Antonio Polito sul Corriere della Sera se la prende con l”opinione pubblica”: cioè con i sondaggi — ma anche col voto amministrativo — che starebbero premiando all’eccesso Matteo Salvini, convincendolo della possibilità di governare il paese per più dei vent’anni arrisi a Benito Mussolini. In cima all’editoriale il vicepremier viene subito avvicinato a Fabrizio Corona, altro italiano “che può piacere o non piacere, ma che piace agli italiani” secondo un parere della “nota opinionista Francesca Barra”, citata “dal programma di Giletti”.
Prima di entrare nel merito dell’editoriale — che prosegue con citazioni dai Vangeli, da Churchill e da Popper sul funzionamento della democrazia — può non essere inopportuna qualche riflessione su “Francesca Barra” e poi sul “programma di Giletti”: se non altro perché è da qui che ha deciso di partire il columnist sociopolitico del Corriere. O forse è tout court il modo più diretto per affrontarne il merito.
Su Wikipedia la “giornalista, scrittrice, conduttrice televisiva e radiofonica” è qualificata anche “ex politica”. Lo scorso 4 marzo è stata infatti candidata dal Pd in Basilicata, personalmente indicata dal segretario Matteo Renzi. Non le è bastato, anzi: è stata surclassata in casa dalla “landslide” M5s. Non avrebbe fatto meglio Polito a impostare il suo editoriale in termini più puntuali e articolati: perché Salvini “piace sempre di più agli italiani” e Barra invece quattro mesi fa “non è affatto piaciuta”? E sì che Salvini fa oggi il ministro di polizia, un “brutto e cattivo” per definizione.
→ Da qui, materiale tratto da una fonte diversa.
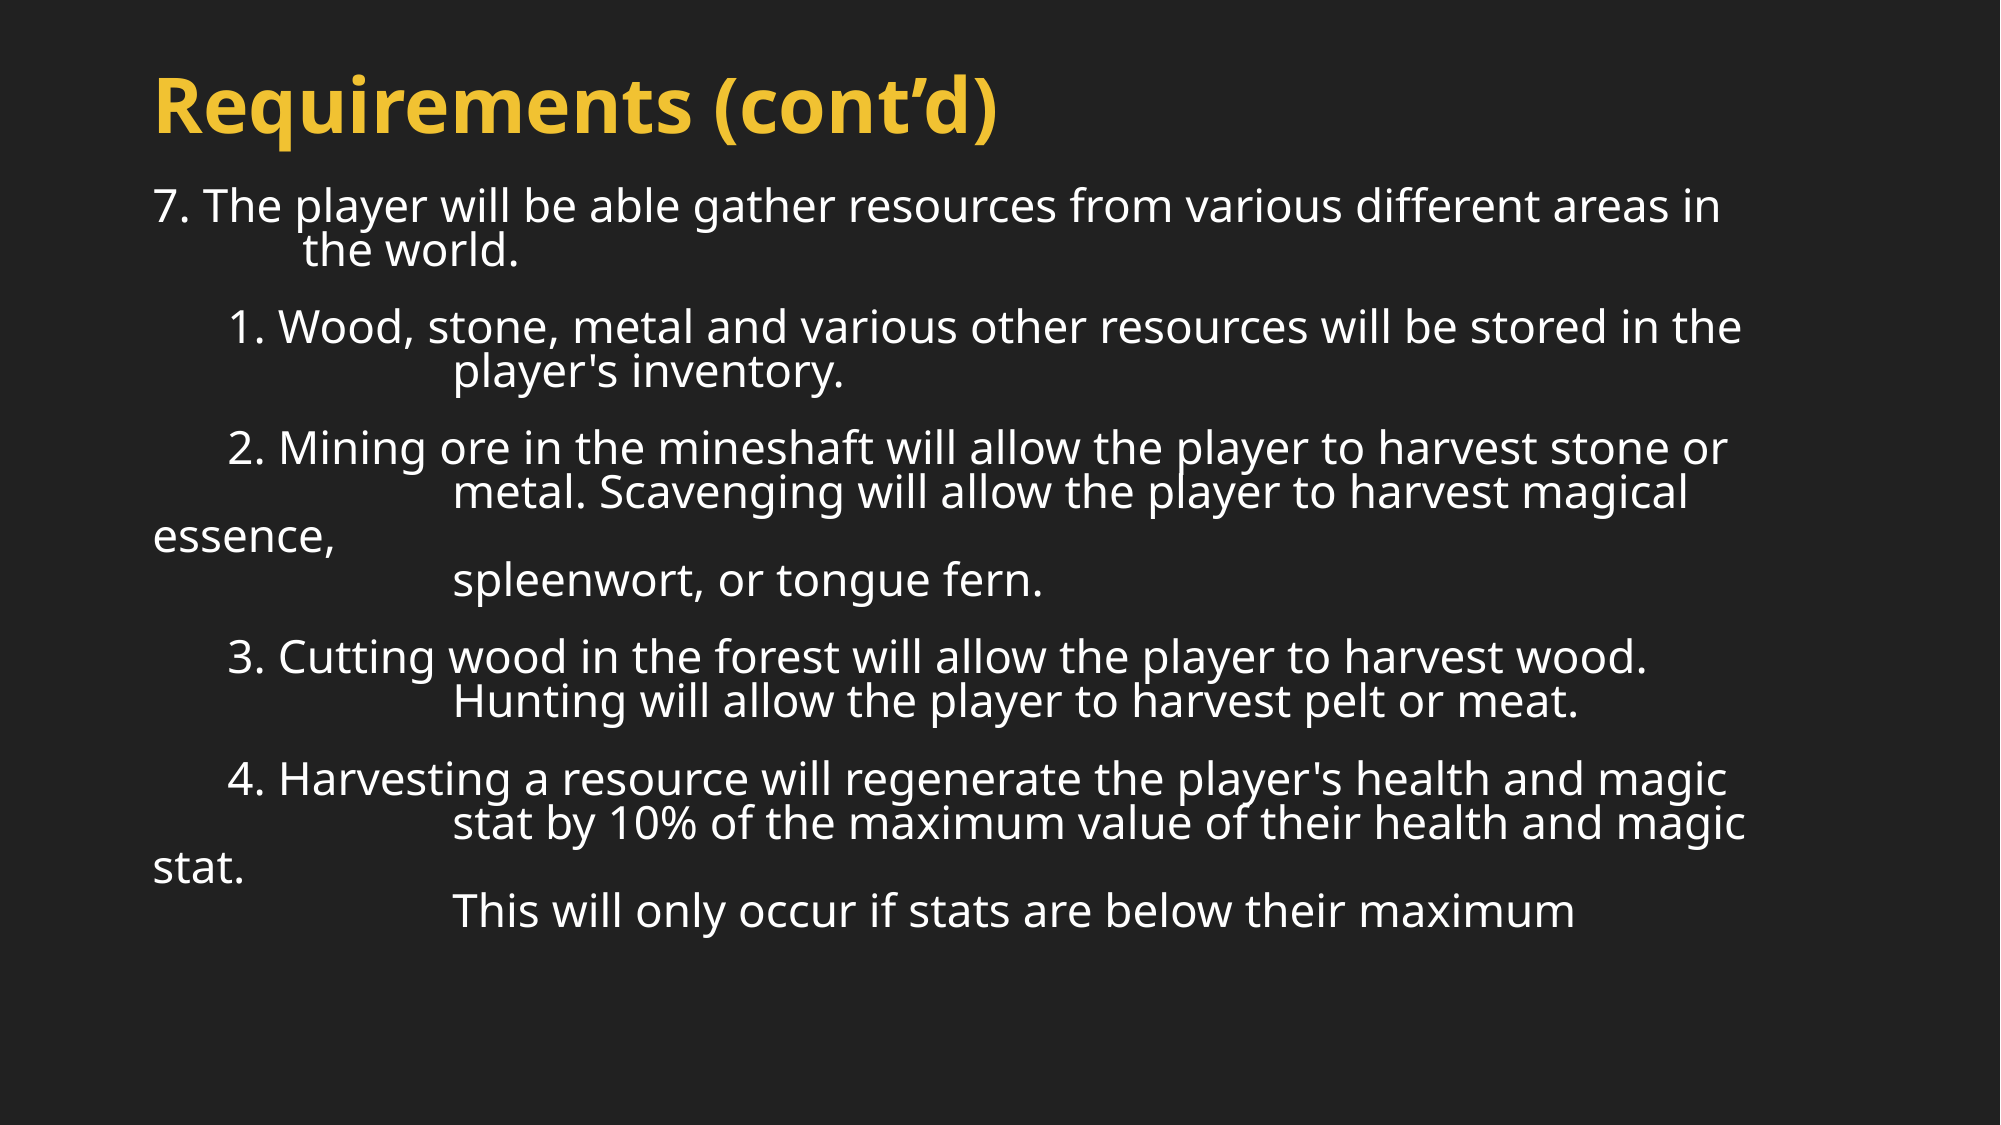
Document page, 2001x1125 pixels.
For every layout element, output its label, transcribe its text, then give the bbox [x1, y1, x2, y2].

list 7. The player will be able gather resources from various different areas in the world. 1. Wood, stone, metal and various other resources will be stored in the player's inventory. 2. Mining ore in the mineshaft will allow the player to harvest stone or metal. Scavenging will allow the player to harvest magical essence, spleenwort, or tongue fern. 3. Cutting wood in the forest will allow the player to harvest wood. Hunting will allow the player to harvest pelt or meat. 4. Harvesting a resource will regenerate the player's health and magic stat by 10% of the maximum value of their health and magic stat. This will only occur if stats are below their maximum [137, 179, 1863, 894]
title Requirements (cont’d) [137, 59, 1863, 179]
E mentre il leader leghista ispira titoli contrastati in bianco e nero sulla politica migratoria, le foto colorate di Barra continuano a campeggiare su siti di gossip ameno: in queste ore per la sue vacanze a Capri con il fresco marito, l’attore Claudio Santamaria. Il quale — a consolazione della moglie — ha analizzato così su Vanity Fair il risultato del voto: “Il problema dell’Italia è l’invidia”.
E’ uno schema che può apparire elementare e che che certamente non tiene conto dei “nemici della società aperta” o dell'”effetto Ponzio Pilato” evocati da Polito. Al quale, ad ogni buon conto, va sempre riconosciuto di aver vinto a suo tempo la sua scommessa di giornalista-candidato per il centrosinistra al Sud. Ma proprio per questo piacerebbe conoscere le opinioni dell’interessato sul perché oggi Salvini piace anche nella Campania di Di Maio, mentre attorno si squagliati coloro che a suo tempo elessero Polito. Solo una spirale maligna nell’opinione pubblica?
“Il programma di Giletti”, com’è noto, è un popolare format di La7: la rete che ha dato asilo al presentatore messo alla porta dalla Rai renziana. E La7, com’è altrettanto noto, è di proprietà di Urbano Cairo, editore dello stesso Corriere della Sera. Com’ è ulteriormente noto, la maggioranza di governo si accinge a eleggere nei prossimi giorni il nuovo Cda Rai: primo segnale importante delle idee giallo-verdi sulla foresta pietrificata del sistema televisivo nazionale.
Qualche segnale — alterno — per la verità è già giunto: soprattutto da M5s. Beppe Grillo ha ipotizzato la privatizzazione di due canali Rai (e il polo Cairo-La7-Rcs è candidato compratore in pectore) mentre Luigi Di Maio — il co-vicepremier di Salvini e titolare della competenza governativa sulle tv — ha parlato con toni meno promettenti di “declino delle tv tradizionali”, facendo un fascio di Rai, Mediaset e La7. Ciononostante — o forse proprio per questo — nomi come quello di Ferruccio de Bortoli, Milena Gabanelli ed Enrico Mentana, oltre allo stesso Giletti e al manager Fabrizio Salini — continuano a circolare con forza per il nuovo organigramma di Viale Mazzini. Sotto questa angolatura, il timore sostanziale sotteso dall’editoriale sembra dunque essere: quanto un’inattesa “buona opinione” degli italiani può spingere Salvini a una “cattiva opinione” non preventivata per i candidati “terzi” e politicamente corretti della scuderia Cairo alla Rai? Oppure: quanto l’effetto-Salvini può rafforzare nella maggioranza Lega-M5s “opinioni sbagliate” sugli editori “costituiti”, cartacei o televisivi?
A questo punto andrebbe affrontato il merito dell’editoriale. Ma l’articolo diventerebbe troppo lungo. E forse non ce n’è neppure bisogno.